Business intelligence, in the traditional sense of the term, is undoubtedly a powerful strategic tool, which helps enterprise users to transform data into information, information into knowledge and knowledge into actionable strategies and tactics. Traditional BI systems have helped to improve the strategic decisions that affect the success of a business. This, however, is not enough in today's dynamic growth of the business and it also has little tactical value that reacts to immediate events. A solution enabling this type of capability is known as Real-Time BI (RTBI).
Real-time BI is also known as event-driven BI. In order to react in real-time, a BI system must react to events as they occur – not minutes or hours later. With Real-time BI, an enterprise can establish long-term strategies to optimize its operations and maximize competitiveness while at the same time reacting with the intelligence to events as they occur.
The gap between analytical (in the traditional sense of the term) and operational (Real-Time) processing is fast. The complex event processing tools and data-mining queries that used to take hours to run now execute in seconds. If only these data-mining engines had the latest values of the data, the tactical and strategic needs of BI could be merged into a single solution. However, In order to succeed, businesses should overcome two primary challenges: data latency and data unavailability.A business cannot respond to events as they happen if it cannot find out about these events for hours, days, or weeks (data latency). It also cannot immediately respond to events if the system that supplies the analyses of these events is down (data availability).
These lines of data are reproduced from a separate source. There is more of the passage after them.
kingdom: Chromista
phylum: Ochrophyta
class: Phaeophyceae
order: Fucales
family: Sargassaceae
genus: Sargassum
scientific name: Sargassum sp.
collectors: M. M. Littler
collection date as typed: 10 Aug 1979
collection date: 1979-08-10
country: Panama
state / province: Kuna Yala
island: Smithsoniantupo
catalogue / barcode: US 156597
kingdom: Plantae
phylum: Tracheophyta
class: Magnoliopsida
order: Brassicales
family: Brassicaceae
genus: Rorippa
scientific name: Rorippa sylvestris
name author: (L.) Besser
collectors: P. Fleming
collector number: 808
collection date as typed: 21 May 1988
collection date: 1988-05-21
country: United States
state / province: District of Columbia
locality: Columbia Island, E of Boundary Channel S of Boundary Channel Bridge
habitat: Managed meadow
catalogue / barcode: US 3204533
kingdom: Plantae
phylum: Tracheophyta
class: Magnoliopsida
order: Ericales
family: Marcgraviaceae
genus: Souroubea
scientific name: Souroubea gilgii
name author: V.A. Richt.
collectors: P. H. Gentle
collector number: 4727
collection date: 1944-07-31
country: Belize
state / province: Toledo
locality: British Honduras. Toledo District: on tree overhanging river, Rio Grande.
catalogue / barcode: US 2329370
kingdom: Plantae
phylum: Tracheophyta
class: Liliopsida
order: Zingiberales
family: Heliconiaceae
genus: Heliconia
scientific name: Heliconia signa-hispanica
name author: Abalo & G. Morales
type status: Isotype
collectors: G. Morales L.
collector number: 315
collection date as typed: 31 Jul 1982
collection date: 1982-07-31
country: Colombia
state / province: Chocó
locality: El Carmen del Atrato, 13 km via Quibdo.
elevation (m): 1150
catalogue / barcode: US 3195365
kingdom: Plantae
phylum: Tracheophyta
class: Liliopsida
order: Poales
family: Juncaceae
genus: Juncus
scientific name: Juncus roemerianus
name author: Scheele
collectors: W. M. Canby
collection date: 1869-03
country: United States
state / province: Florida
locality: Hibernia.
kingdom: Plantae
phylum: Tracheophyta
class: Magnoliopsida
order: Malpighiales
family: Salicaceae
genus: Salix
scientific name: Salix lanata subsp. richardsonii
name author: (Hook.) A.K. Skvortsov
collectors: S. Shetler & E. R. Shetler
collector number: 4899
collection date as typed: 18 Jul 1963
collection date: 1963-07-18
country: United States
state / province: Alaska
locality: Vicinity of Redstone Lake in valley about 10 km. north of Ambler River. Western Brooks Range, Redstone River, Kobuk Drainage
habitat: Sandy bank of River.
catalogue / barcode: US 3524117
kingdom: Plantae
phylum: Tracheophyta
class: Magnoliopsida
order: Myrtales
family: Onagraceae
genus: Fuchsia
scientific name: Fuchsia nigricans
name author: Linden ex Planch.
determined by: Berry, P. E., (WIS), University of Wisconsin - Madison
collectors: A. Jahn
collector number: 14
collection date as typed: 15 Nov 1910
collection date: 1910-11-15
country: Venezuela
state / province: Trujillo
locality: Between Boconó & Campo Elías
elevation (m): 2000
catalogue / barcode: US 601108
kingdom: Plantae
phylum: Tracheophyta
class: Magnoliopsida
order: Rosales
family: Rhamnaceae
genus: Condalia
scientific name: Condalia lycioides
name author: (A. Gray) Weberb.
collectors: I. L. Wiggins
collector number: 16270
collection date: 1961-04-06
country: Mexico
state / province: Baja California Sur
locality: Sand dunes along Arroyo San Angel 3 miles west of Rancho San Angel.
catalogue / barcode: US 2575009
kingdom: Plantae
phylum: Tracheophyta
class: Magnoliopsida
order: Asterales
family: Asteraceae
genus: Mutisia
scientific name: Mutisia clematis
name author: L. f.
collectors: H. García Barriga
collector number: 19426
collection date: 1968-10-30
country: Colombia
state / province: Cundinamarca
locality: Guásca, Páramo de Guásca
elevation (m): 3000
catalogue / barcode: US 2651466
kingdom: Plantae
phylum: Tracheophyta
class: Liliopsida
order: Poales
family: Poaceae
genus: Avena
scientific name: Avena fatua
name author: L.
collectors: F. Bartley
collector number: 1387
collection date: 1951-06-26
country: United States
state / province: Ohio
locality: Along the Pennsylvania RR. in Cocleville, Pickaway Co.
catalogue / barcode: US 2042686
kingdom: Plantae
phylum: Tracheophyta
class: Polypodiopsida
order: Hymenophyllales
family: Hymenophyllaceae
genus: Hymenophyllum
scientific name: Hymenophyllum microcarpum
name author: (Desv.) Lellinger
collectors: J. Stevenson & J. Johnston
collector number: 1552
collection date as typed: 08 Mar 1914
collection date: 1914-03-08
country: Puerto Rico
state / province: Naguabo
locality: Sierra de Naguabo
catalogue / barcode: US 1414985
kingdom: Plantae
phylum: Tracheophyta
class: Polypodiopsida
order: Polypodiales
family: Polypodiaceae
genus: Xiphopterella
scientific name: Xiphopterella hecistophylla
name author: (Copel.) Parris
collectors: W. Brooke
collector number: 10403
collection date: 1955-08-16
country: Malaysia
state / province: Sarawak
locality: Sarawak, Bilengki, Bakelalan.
Real-Time BI represents a significant improvement in reducing data latency and enabling actions to be taken within hours of the events that triggered them; however, they do not meet the criterion of immediacy that will allow a business to react in real-time to an event. Such triggers can post changes captured in the source system into a separate staging area, and the real-time integration engine can read continuously from the staging area without affecting the performance of the source systems. The cost and complexity involved in implementing specialized tools only to replicate data may not justify the benefits received by providing the information earlier.
The growth dynamics of the business, the available time limits for decision-making are increasingly shorter, both at the operational and at the strategic decision-making level. This leads to changes in the principles of the decision making, which is reflected in the requirement that the operational and strategic decision-making share the same platform and the same tools of BI, which was almost unthinkable until a couple of years ago. With real-time changes reflected into BI solutions, a whole new platform is open to the users where they can access up-to-the-minute operational information. This is superior to traditional BI solutions where users have to wait for a day or more to get the same information as the source application contained.
Despite of the understood value of Real-time BI, not every situation requires this approach, says Graham Mackintosh, business unit executive for IBM Cognos. “Real-time BI only makes sense in situations where you can respond to its findings in real time. Extremely low latency is only helpful if there is measurable business benefit and return on investment to be gained from quick responses.”